- _YOUR INSTRUCTIONS_
Reproduce, without any alteration, the part of the listing that opens with the line containing "family: Papilionidae" and closes with the line containing "genus: Coenagrion", including both of those lines.

- _RECORDS FOR PROCESSING_
-- Start --

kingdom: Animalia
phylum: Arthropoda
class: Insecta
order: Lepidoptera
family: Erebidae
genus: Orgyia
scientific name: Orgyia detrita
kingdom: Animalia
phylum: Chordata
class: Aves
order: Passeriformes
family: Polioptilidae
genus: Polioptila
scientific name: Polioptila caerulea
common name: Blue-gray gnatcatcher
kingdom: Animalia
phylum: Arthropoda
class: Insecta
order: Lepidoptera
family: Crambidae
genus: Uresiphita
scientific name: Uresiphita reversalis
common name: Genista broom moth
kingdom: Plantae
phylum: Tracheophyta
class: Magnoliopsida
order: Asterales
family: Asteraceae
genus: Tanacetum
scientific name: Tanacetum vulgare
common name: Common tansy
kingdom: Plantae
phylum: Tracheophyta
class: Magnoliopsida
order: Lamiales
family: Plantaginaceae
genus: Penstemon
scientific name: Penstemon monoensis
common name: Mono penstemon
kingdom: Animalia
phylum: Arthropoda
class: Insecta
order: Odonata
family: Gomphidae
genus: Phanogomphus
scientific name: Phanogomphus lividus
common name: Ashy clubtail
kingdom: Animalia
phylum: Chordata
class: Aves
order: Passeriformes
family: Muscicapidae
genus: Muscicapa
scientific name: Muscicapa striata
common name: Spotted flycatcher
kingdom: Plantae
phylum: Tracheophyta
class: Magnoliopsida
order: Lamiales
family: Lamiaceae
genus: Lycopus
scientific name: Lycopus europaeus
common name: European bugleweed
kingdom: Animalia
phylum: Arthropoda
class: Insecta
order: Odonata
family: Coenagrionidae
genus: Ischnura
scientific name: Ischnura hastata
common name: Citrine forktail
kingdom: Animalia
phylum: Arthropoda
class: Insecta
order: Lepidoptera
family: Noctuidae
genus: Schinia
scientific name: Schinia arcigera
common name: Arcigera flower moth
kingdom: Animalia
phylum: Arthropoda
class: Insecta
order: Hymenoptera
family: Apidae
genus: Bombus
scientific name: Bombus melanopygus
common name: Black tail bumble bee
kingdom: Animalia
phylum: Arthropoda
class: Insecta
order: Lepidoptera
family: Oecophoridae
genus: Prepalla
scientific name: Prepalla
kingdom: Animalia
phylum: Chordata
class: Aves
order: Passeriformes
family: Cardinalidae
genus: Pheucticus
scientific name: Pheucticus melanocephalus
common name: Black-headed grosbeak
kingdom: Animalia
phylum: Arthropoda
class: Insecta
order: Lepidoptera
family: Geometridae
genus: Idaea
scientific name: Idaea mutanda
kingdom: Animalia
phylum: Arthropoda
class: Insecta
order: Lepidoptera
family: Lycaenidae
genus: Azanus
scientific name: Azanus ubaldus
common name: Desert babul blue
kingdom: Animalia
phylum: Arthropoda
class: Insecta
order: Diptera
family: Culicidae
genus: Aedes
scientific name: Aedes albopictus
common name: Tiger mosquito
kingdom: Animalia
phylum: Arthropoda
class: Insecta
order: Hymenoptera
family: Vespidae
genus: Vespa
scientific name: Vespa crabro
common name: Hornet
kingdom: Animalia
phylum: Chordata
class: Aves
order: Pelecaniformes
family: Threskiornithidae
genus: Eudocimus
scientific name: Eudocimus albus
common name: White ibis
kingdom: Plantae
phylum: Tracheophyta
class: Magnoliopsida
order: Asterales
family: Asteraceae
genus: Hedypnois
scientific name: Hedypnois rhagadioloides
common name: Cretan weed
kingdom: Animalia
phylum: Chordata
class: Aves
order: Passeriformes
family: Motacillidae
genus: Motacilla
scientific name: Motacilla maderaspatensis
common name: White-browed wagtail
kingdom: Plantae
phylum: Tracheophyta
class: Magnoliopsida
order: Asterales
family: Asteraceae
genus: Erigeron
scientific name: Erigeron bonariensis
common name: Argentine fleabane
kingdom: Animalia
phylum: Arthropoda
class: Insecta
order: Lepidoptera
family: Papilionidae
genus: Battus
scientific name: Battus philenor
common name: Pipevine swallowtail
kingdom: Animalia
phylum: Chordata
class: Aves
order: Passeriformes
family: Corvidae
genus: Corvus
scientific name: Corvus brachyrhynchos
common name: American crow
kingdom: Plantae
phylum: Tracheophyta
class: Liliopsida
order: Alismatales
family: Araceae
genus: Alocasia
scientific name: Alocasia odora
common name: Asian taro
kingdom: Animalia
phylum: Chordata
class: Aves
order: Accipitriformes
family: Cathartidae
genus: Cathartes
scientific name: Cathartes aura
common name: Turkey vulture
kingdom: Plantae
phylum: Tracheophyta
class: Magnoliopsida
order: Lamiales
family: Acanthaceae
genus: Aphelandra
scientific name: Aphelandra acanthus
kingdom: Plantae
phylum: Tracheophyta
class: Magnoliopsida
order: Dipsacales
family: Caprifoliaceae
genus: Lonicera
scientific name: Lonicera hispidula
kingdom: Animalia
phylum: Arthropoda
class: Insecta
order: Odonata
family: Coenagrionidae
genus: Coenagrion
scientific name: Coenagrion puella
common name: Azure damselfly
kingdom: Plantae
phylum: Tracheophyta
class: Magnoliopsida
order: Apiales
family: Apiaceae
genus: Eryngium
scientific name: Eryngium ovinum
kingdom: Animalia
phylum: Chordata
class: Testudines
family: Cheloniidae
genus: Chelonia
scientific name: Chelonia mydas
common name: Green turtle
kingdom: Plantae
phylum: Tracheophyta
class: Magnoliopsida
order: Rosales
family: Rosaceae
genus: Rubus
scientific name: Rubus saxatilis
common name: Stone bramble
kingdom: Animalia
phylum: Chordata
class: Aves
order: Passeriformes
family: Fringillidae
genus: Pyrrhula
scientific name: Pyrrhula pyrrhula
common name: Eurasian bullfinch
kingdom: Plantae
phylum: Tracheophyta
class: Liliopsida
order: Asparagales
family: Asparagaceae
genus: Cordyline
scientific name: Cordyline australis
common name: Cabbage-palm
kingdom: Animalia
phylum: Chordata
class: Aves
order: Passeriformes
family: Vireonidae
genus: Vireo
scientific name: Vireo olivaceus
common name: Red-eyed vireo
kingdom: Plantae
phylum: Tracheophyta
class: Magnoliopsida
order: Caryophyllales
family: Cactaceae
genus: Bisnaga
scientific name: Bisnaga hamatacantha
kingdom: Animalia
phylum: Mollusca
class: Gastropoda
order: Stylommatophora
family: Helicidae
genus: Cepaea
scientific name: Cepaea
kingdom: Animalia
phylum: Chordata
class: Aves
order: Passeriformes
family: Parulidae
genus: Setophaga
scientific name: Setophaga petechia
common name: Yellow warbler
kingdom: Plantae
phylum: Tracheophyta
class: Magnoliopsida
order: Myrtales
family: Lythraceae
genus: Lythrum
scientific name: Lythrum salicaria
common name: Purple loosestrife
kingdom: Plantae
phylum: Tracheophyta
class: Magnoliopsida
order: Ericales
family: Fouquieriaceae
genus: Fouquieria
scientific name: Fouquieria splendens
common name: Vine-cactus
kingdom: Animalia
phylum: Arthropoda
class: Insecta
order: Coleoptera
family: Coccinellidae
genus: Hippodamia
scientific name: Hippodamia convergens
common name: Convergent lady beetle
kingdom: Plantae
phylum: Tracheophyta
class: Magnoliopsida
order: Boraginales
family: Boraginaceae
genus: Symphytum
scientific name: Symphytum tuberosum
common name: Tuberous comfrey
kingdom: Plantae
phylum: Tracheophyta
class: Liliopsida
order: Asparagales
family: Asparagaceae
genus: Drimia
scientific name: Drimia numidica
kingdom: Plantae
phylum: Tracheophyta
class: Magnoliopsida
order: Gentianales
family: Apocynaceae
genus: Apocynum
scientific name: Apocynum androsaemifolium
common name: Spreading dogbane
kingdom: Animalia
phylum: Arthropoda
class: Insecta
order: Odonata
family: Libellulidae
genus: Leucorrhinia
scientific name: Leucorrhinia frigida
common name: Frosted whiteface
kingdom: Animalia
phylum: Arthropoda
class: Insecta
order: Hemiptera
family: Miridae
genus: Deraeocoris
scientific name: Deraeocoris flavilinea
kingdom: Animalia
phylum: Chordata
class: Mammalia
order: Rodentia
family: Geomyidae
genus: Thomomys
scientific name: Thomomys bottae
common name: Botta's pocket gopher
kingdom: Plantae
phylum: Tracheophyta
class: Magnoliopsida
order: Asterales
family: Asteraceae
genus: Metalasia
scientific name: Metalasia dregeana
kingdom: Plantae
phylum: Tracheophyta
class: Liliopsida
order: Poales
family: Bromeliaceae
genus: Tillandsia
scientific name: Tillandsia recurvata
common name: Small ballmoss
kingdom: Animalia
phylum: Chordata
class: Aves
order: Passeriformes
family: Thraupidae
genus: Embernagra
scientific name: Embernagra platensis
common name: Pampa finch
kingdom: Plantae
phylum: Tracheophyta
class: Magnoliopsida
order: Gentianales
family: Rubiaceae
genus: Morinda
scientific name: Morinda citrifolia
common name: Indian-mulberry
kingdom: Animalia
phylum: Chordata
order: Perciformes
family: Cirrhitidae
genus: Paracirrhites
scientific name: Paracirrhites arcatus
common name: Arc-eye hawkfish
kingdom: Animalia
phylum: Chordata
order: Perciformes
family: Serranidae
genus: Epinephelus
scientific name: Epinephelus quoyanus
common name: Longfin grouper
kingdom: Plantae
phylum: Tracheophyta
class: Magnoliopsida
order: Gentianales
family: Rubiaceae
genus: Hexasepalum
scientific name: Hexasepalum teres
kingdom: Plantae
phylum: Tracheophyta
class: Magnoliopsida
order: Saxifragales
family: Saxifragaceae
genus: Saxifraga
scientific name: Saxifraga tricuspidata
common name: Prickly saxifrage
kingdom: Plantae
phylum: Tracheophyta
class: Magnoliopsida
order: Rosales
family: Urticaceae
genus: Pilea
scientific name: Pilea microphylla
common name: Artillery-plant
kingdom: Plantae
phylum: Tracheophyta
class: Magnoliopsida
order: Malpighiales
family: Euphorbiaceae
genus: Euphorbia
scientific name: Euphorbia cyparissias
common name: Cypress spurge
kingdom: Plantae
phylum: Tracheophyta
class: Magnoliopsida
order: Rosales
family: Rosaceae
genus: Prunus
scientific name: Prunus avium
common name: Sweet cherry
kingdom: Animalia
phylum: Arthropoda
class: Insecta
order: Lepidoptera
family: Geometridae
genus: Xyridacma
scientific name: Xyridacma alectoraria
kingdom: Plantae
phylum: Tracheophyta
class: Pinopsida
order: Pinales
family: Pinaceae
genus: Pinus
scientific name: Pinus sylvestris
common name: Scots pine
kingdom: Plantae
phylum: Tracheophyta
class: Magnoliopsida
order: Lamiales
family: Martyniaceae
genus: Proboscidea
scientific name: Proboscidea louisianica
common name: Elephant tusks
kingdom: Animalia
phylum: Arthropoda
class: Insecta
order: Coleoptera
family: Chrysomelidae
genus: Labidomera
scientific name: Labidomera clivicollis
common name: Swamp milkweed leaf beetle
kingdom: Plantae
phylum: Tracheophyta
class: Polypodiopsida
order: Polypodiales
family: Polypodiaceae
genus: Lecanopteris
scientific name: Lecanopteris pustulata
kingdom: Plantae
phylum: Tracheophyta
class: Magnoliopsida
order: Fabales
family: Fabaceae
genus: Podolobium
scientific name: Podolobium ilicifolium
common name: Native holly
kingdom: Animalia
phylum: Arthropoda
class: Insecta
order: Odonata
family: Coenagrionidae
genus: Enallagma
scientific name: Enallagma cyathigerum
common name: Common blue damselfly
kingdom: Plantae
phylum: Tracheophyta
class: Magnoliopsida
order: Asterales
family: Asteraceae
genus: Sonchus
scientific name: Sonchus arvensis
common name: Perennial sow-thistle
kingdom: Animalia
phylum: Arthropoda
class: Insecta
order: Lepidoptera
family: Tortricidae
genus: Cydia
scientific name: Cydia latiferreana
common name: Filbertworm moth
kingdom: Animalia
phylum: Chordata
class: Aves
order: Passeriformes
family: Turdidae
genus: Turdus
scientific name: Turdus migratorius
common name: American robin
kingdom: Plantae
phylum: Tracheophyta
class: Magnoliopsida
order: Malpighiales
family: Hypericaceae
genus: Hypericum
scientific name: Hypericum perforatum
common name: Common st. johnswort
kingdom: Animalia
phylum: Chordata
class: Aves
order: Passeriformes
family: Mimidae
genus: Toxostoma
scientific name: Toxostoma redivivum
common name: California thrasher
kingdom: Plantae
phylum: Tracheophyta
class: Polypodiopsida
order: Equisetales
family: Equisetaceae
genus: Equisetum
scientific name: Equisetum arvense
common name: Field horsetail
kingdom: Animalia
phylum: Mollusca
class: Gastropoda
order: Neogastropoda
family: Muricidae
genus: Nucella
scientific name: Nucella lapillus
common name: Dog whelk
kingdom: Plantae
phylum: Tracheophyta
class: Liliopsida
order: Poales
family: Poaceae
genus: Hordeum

-- End --

- _FINISHED TASK_
family: Papilionidae
genus: Battus
scientific name: Battus philenor
common name: Pipevine swallowtail
kingdom: Animalia
phylum: Chordata
class: Aves
order: Passeriformes
family: Corvidae
genus: Corvus
scientific name: Corvus brachyrhynchos
common name: American crow
kingdom: Plantae
phylum: Tracheophyta
class: Liliopsida
order: Alismatales
family: Araceae
genus: Alocasia
scientific name: Alocasia odora
common name: Asian taro
kingdom: Animalia
phylum: Chordata
class: Aves
order: Accipitriformes
family: Cathartidae
genus: Cathartes
scientific name: Cathartes aura
common name: Turkey vulture
kingdom: Plantae
phylum: Tracheophyta
class: Magnoliopsida
order: Lamiales
family: Acanthaceae
genus: Aphelandra
scientific name: Aphelandra acanthus
kingdom: Plantae
phylum: Tracheophyta
class: Magnoliopsida
order: Dipsacales
family: Caprifoliaceae
genus: Lonicera
scientific name: Lonicera hispidula
kingdom: Animalia
phylum: Arthropoda
class: Insecta
order: Odonata
family: Coenagrionidae
genus: Coenagrion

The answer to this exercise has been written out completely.